* [What this task involves] Quote verbatim the run of lines that opens with the line containing "6 h 43 min?" and closes with the line containing "I read 6 h 31 min 44 s", including both of those lines.

* [Working data]

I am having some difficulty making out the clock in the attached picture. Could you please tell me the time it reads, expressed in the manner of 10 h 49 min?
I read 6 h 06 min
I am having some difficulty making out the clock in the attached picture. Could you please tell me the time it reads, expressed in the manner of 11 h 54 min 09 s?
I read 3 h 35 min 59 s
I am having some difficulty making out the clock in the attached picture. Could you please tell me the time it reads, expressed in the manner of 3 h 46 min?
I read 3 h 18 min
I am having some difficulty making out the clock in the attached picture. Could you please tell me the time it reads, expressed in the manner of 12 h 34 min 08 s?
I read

---

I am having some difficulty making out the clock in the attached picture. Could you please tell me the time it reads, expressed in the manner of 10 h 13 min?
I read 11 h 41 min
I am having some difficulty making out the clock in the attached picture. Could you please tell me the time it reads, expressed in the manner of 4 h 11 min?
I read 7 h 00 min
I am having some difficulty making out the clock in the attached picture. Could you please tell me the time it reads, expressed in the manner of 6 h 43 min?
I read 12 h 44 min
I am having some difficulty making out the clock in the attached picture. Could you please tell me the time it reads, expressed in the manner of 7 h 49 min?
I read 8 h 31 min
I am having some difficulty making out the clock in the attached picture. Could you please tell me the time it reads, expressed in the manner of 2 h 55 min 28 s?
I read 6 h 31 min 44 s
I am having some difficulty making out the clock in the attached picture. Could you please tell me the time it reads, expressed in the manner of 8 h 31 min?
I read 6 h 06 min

...

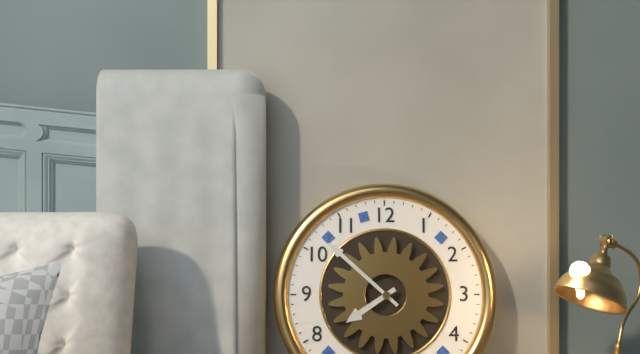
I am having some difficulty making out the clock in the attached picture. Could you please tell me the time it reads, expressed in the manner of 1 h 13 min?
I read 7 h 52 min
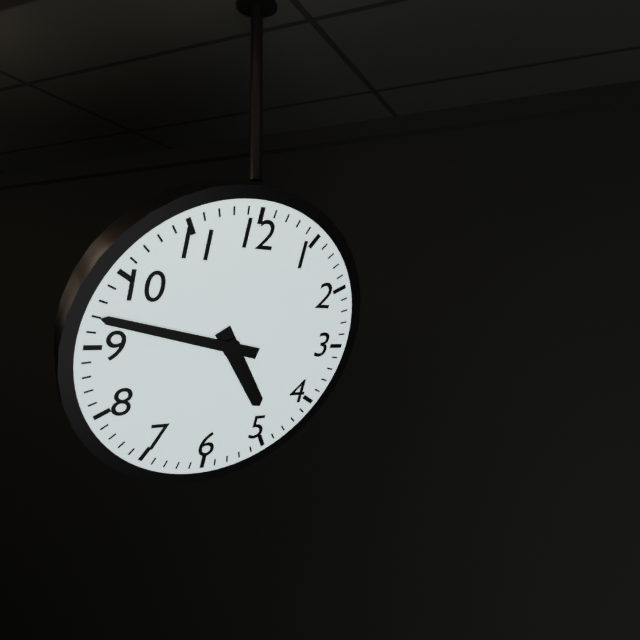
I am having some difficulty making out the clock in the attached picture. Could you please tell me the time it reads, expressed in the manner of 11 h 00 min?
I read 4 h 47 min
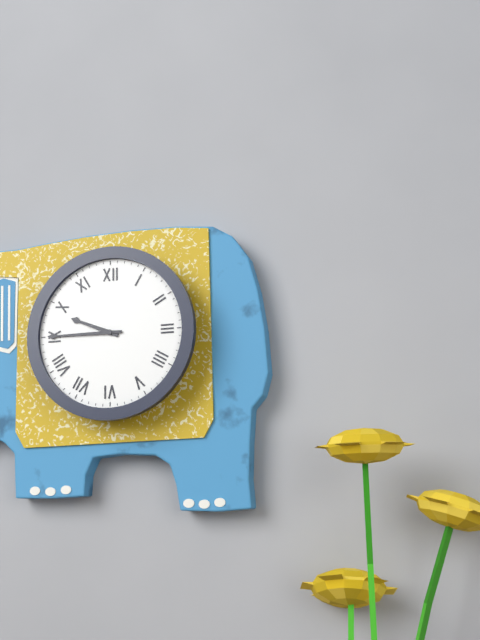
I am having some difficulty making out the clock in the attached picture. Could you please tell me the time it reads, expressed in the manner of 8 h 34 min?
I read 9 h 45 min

* [Output for this exercise]
I am having some difficulty making out the clock in the attached picture. Could you please tell me the time it reads, expressed in the manner of 6 h 43 min?
I read 12 h 44 min
I am having some difficulty making out the clock in the attached picture. Could you please tell me the time it reads, expressed in the manner of 7 h 49 min?
I read 8 h 31 min
I am having some difficulty making out the clock in the attached picture. Could you please tell me the time it reads, expressed in the manner of 2 h 55 min 28 s?
I read 6 h 31 min 44 s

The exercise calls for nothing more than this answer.